EXERCISE REQUIREMENTS
An exact copy is needed of the lines in the entries below from the line with "Horaires du salon non communiquées." up to and including the line with "Институт директоров Австралии", and of nothing else. Leave the pictures out.

(SUPPLIED DATA)

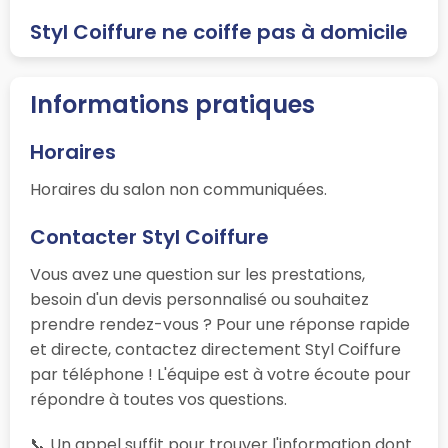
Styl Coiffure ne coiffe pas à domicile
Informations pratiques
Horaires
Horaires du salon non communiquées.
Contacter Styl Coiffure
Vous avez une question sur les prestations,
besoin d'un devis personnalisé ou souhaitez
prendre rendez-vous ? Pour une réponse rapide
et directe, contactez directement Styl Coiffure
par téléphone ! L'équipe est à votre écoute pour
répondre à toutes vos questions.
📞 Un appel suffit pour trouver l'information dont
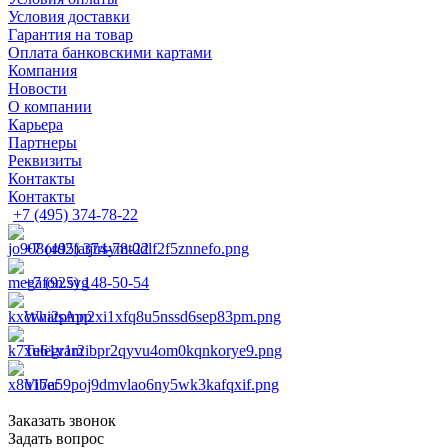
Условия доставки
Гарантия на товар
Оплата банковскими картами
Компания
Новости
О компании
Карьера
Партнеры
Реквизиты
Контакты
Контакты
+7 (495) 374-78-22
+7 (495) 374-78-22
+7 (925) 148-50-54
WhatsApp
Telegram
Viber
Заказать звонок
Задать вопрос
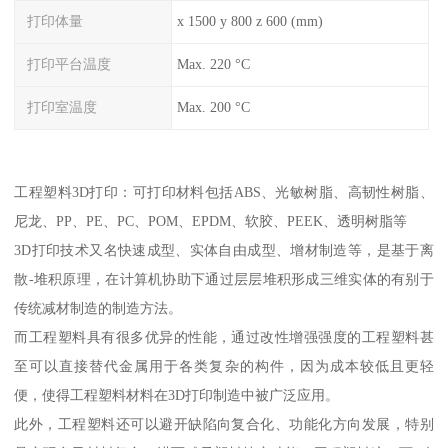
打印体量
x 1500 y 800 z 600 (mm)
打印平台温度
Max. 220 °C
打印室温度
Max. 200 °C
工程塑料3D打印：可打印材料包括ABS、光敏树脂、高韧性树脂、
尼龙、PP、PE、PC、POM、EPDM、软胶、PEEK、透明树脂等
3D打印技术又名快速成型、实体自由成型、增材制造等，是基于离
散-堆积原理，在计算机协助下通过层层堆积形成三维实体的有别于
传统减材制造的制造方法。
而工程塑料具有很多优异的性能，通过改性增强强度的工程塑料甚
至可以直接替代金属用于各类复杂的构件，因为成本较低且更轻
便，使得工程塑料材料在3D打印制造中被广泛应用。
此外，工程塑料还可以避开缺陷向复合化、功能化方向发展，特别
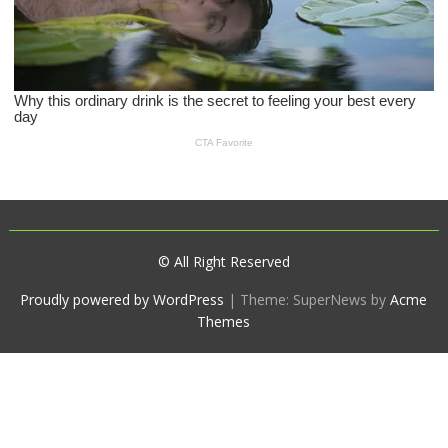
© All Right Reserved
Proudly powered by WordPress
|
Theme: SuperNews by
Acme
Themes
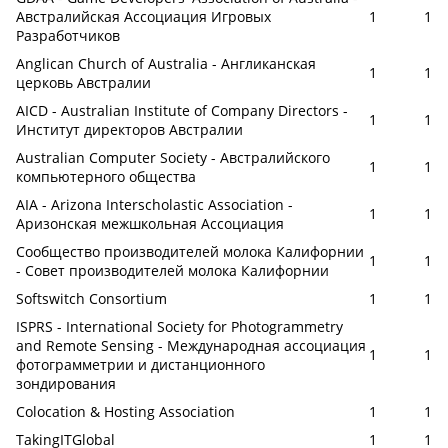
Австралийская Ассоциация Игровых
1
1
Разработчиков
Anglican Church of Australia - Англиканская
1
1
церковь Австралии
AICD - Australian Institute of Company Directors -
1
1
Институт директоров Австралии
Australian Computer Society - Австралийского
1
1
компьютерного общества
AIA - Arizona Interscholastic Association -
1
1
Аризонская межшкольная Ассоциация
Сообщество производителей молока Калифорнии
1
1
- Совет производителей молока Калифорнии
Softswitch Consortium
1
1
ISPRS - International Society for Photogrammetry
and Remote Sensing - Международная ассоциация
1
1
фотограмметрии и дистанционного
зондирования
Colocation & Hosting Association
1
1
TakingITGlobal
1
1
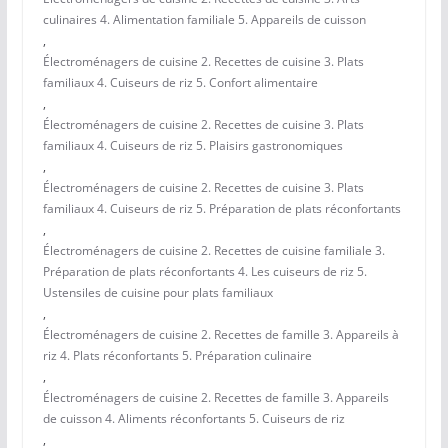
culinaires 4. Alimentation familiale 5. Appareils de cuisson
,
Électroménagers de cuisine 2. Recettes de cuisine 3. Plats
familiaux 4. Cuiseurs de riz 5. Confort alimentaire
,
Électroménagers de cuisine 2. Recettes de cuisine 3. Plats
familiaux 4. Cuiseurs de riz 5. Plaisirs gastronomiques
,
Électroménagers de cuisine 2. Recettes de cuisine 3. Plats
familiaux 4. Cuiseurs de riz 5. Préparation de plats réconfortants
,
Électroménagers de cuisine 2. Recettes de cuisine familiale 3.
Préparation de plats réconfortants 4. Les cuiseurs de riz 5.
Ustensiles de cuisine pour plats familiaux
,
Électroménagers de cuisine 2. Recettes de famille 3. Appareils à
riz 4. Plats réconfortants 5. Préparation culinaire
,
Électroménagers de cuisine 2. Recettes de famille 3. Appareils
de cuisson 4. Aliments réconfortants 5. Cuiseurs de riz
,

(End SUPPLIED DATA)
(SUPPLIED DATA)

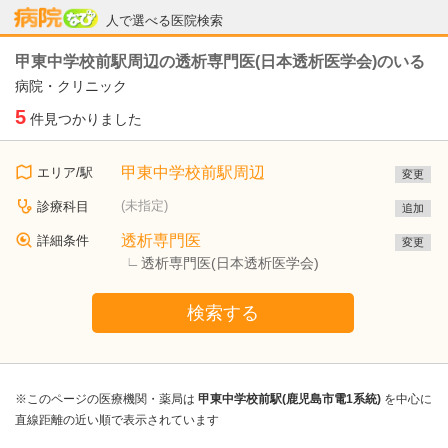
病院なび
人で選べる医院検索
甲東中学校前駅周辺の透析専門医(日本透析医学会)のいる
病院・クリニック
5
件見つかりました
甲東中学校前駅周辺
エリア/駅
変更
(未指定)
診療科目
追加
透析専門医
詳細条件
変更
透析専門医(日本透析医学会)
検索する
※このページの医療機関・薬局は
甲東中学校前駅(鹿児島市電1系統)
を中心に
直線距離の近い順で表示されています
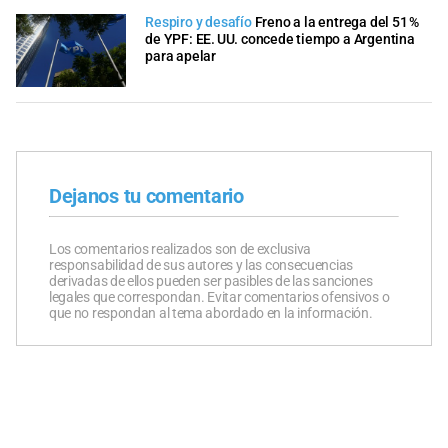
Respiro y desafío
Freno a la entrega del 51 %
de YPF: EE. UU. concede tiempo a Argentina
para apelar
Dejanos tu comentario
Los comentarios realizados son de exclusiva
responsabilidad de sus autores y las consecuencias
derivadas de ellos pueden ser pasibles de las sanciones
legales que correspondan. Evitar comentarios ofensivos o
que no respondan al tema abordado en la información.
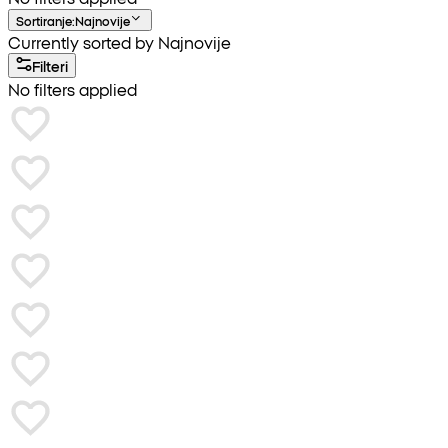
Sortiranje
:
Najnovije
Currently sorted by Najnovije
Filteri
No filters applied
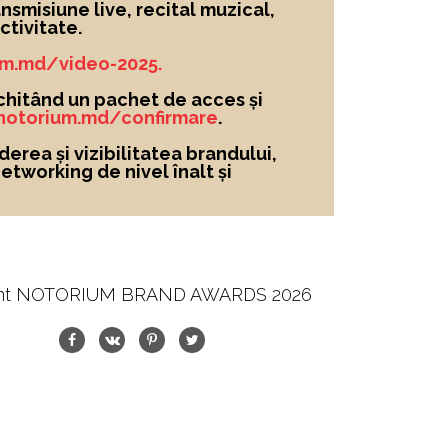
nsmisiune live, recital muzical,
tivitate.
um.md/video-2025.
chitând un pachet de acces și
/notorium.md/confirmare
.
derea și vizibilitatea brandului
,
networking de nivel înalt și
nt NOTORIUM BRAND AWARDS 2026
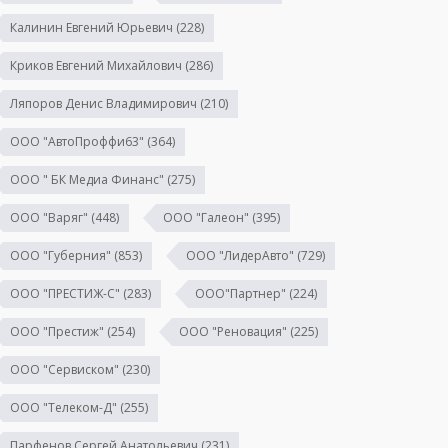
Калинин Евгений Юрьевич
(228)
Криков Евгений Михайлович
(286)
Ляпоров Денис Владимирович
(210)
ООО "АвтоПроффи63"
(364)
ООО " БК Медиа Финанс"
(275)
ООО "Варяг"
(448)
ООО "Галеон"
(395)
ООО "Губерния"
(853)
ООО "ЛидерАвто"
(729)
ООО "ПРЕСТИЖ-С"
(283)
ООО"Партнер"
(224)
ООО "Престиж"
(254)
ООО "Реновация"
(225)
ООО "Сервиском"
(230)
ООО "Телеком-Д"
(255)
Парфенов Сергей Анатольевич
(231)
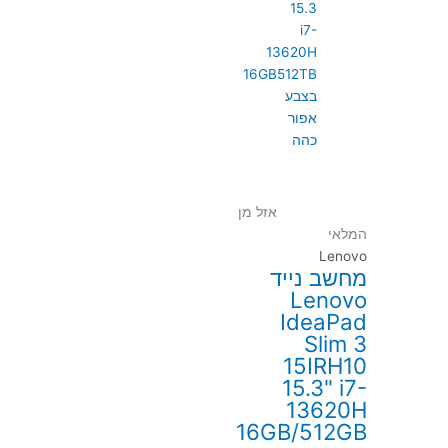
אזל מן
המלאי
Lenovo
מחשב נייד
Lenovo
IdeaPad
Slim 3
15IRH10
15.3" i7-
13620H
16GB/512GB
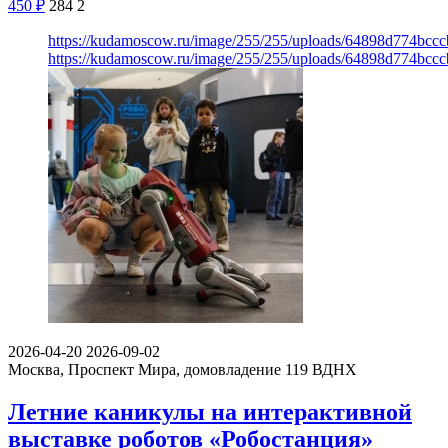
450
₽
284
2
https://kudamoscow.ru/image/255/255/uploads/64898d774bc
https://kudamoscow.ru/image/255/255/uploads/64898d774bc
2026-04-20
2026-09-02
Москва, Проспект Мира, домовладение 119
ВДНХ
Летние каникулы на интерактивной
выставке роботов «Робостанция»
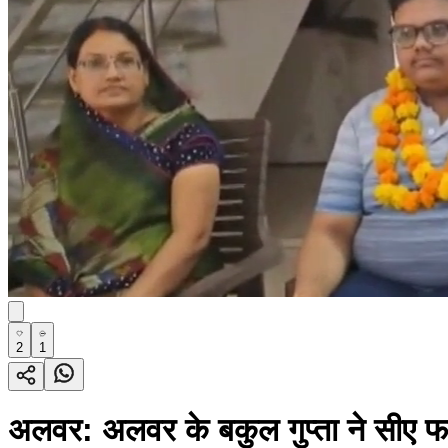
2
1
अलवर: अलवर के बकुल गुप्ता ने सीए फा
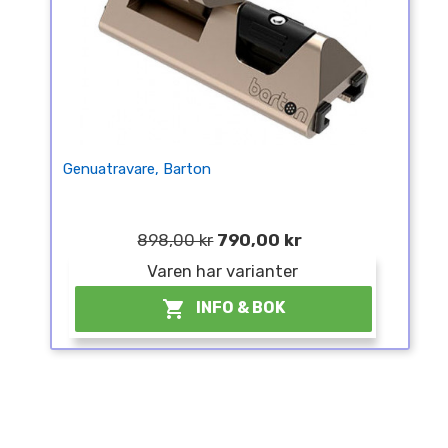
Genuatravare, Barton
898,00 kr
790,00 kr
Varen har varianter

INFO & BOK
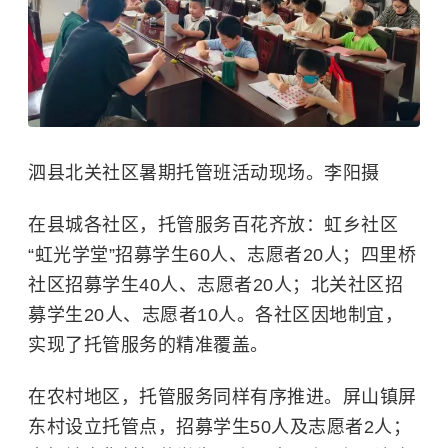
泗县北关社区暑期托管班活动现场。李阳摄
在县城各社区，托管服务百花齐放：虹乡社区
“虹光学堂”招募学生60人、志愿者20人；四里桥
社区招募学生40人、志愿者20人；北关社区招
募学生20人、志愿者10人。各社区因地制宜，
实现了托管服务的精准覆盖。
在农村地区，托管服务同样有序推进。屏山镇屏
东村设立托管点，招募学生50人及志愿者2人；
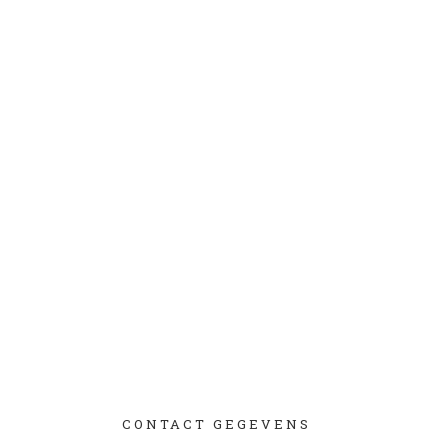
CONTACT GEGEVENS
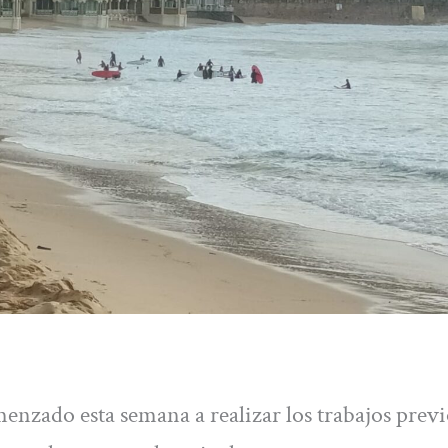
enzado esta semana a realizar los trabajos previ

(End SUPPLIED DATA)

SOLUTION TO THE PROBLEM
Horaires du salon non communiquées.
Contacter Styl Coiffure
Vous avez une question sur les prestations,
besoin d'un devis personnalisé ou souhaitez
prendre rendez-vous ? Pour une réponse rapide
et directe, contactez directement Styl Coiffure
par téléphone ! L'équipe est à votre écoute pour
répondre à toutes vos questions.
📞 Un appel suffit pour trouver l'information dont
Условия доставки
Гарантия на товар
Оплата банковскими картами
Компания
Новости
О компании
Карьера
Партнеры
Реквизиты
Контакты
Контакты
+7 (495) 374-78-22
+7 (495) 374-78-22
+7 (925) 148-50-54
WhatsApp
Telegram
Viber
Заказать звонок
Задать вопрос
打印体量
x 1500 y 800 z 600 (mm)
打印平台温度
Max. 220 °C
打印室温度
Max. 200 °C
工程塑料3D打印：可打印材料包括ABS、光敏树脂、高韧性树脂、
尼龙、PP、PE、PC、POM、EPDM、软胶、PEEK、透明树脂等
3D打印技术又名快速成型、实体自由成型、增材制造等，是基于离
散-堆积原理，在计算机协助下通过层层堆积形成三维实体的有别于
传统减材制造的制造方法。
而工程塑料具有很多优异的性能，通过改性增强强度的工程塑料甚
至可以直接替代金属用于各类复杂的构件，因为成本较低且更轻
便，使得工程塑料材料在3D打印制造中被广泛应用。
此外，工程塑料还可以避开缺陷向复合化、功能化方向发展，特别
© All Right Reserved
Proudly powered by WordPress
|
Theme: SuperNews by
Acme
Themes
Австралийская Ассоциация Игровых
1
1
Разработчиков
Anglican Church of Australia - Англиканская
1
1
церковь Австралии
AICD - Australian Institute of Company Directors -
1
1
Институт директоров Австралии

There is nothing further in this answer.